O incentivo à ignorância transita na confluência do conflito entre a moral e a política, dado que a desonestidade de certos agentes políticos e supostos líderes religiosos nos encaminha a passos largos para o fim da “paz perpétua” proposta por Kant, pois constitui “a vontade de todos os homens individualmente viverem em uma constituição legal de acordo com os princípios da liberdade (a unidade distributiva da vontade de todos)”. 

Ora, defender contra todas as evidências que a terra é plana ou que a COVID-19 não é um risco para a humanidade, por ser apenas “uma gripezinha”, e tampouco apoiar as normas de saúde pública, constitui apego a um comportamento infantilizado, de pessoas acometidas por um egoísmo infame, que a Constituição não protege, pois visa normatizar a existência em sociedade, com vistas ao bem de todos.

Vale ressaltar que o Direito não tolera a ignorância, pois “ninguém se escusa de cumprir a lei, alegando que não a conhece”; da mesma forma, o direito estabelece, na sua aplicação, que “a ignorância da lei não pode confundir-se com o desconhecimento do injusto (ilicitude)”[1], sendo dever das pessoas conhecê-lo no mínimo para conviver harmoniosamente. Caso contrário, começarão, primeiro, por negar a lei da gravidade, as leis da física, as leis da termodinâmica, a ciência, enfim; depois, recusar-se-ão ao cumprimento de qualquer lei que considerem nociva aos seus interesses privados.

A Constituição protege a vida, a pluralidade, o bem de todos, o progresso, a saúde, a educação, a cultura, a ciência, a tecnologia, a inovação; ou seja, todos os avanços que forem necessários e úteis para garantir a dignidade do homem, princípio fundamental da República; não sendo por ela permitidos comportamentos que levem à morte e à destruição, hoje defendidos pelos propagadores da ignorância como estratégia política.

Portanto, a partir da leitura da Constituição, não existe direito à ignorância como derivante do direito de liberdade, na medida em que tudo o que se constituiu pelo pacto firmado em 1988 foi para garantir ao homem uma vida plena (direito natural por excelência) e a manutenção do estado brasileiro.

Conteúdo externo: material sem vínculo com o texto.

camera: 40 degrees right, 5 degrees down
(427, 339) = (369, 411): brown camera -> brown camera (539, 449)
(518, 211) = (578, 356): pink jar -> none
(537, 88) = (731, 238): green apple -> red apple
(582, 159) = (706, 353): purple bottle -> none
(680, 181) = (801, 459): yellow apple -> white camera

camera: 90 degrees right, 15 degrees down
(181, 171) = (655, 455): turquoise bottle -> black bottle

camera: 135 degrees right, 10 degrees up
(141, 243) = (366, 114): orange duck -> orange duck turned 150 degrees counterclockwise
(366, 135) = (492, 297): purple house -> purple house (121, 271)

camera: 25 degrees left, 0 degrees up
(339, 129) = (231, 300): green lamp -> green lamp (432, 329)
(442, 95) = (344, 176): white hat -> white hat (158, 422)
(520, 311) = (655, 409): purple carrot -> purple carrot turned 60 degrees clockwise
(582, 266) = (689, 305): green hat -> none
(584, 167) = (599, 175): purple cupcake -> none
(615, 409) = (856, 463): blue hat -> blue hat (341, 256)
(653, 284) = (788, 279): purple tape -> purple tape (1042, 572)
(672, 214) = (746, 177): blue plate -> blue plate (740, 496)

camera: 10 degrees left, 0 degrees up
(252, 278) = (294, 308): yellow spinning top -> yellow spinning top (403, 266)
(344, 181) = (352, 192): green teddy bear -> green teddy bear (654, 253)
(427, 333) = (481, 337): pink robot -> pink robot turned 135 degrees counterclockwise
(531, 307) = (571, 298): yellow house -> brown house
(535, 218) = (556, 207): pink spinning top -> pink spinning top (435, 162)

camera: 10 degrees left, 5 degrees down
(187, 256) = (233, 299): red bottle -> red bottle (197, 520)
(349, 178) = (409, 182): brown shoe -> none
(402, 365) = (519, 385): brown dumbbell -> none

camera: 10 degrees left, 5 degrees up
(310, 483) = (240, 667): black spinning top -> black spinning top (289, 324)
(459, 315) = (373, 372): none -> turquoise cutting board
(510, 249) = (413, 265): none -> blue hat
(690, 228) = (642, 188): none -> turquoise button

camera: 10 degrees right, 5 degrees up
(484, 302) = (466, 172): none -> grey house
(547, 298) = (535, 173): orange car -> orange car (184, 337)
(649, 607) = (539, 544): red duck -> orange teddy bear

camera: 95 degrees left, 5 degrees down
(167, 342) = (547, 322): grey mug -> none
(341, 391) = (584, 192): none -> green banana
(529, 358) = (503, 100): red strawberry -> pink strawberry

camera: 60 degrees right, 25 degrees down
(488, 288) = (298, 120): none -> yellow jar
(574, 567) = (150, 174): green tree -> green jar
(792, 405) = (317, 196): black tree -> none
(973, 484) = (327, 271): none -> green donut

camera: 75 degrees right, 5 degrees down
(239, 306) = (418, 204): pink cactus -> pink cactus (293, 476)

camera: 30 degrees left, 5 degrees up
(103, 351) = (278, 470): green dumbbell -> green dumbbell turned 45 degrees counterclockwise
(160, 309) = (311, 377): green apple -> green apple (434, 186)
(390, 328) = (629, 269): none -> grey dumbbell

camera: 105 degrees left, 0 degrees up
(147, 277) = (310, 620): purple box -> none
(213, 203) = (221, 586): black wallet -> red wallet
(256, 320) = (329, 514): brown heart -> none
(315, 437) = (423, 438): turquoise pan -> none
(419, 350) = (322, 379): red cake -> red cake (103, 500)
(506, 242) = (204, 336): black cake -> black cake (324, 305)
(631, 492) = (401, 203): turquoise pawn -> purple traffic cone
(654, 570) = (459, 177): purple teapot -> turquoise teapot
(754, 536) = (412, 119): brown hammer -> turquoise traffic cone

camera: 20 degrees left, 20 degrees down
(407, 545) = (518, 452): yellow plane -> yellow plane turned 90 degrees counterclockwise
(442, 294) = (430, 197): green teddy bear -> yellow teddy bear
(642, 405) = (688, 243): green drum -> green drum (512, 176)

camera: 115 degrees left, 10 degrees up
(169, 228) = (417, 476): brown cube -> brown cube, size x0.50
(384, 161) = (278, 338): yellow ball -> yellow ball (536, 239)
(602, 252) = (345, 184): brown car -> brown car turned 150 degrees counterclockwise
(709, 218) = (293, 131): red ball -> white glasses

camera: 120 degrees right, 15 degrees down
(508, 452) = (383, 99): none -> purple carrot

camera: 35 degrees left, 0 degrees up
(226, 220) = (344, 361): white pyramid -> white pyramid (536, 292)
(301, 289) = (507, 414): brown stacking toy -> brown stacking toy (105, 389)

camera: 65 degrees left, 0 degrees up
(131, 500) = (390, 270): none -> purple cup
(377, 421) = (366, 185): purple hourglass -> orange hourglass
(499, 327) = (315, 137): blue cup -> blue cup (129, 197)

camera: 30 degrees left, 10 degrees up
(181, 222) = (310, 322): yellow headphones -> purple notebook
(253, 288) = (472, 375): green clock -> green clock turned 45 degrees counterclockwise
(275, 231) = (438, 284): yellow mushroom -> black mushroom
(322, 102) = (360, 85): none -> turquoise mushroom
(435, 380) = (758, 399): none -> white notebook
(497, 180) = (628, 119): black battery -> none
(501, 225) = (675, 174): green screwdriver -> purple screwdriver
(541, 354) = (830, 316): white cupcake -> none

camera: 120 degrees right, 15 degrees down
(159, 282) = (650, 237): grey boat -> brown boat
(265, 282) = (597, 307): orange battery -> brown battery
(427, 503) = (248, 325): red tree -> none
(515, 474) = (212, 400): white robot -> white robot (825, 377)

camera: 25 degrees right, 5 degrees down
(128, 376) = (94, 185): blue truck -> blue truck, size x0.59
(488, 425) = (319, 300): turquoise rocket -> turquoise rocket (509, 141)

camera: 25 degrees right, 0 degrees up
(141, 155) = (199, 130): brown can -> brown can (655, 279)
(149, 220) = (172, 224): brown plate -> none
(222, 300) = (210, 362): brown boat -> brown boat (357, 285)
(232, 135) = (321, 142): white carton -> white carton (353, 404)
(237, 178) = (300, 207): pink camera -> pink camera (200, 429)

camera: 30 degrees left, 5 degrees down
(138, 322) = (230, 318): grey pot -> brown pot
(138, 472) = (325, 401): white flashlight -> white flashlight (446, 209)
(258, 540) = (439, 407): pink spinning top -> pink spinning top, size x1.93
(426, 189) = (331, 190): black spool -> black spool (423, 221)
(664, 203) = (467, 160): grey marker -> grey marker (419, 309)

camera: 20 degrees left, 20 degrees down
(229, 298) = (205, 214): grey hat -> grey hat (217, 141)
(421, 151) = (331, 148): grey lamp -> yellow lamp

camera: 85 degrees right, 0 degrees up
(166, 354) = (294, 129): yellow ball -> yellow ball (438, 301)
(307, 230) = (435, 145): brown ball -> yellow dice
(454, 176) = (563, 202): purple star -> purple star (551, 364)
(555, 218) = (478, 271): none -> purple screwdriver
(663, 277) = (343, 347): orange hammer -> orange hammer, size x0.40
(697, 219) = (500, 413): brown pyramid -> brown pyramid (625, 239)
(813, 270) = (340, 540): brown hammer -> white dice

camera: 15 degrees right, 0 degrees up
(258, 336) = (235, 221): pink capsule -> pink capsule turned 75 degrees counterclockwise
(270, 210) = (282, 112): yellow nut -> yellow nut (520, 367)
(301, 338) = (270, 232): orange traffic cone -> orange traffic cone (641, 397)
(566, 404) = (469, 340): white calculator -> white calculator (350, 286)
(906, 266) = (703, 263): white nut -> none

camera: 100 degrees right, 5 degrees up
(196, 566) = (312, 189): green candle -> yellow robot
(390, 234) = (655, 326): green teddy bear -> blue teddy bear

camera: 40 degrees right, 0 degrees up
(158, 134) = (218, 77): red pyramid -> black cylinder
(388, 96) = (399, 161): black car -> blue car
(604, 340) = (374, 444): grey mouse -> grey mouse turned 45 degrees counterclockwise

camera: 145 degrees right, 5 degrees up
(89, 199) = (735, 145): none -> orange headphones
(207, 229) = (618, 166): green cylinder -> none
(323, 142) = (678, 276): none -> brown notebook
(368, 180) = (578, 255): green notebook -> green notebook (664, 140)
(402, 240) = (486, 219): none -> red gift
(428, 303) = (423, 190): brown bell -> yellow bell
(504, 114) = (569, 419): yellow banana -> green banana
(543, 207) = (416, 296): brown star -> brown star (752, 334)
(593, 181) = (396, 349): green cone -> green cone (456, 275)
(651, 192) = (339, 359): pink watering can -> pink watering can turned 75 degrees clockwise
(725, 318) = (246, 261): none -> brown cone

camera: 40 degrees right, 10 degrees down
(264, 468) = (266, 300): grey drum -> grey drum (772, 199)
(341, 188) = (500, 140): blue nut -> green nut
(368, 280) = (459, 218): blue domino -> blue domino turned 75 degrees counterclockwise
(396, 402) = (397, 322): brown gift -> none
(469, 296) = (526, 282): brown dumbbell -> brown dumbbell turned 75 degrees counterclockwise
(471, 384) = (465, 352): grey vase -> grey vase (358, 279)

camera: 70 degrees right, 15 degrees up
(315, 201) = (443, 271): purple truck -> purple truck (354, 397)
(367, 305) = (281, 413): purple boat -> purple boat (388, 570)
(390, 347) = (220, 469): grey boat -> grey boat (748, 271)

Com efeito, o direito de culto é protegido pela Constituição enquanto manifestação pessoal de cada um, em sua consciência privada e, por isso, a religião não deve ser imposta como solução para os males sociais, os quais devem ser resolvidos pelo conjunto dos seres humanos, no processo de construção cultural.

Desta forma,  deve ser reprovado todo ato de governantes e indivíduos que neguem a ciência, o conhecimento e a racionalidade, sob pena de a sociedade ser conduzida a uma situação onde imperem a intolerância e o ódio, que não encontram abrigo na Constituição, pois colocam em risco a sociedade, que no passado, constituiu o Estado para que todos os  homens pudessem conviver em paz e harmonia.



[1] STF, AP 595/SC, relator Luiz Fux, julgado em 10/02/2015.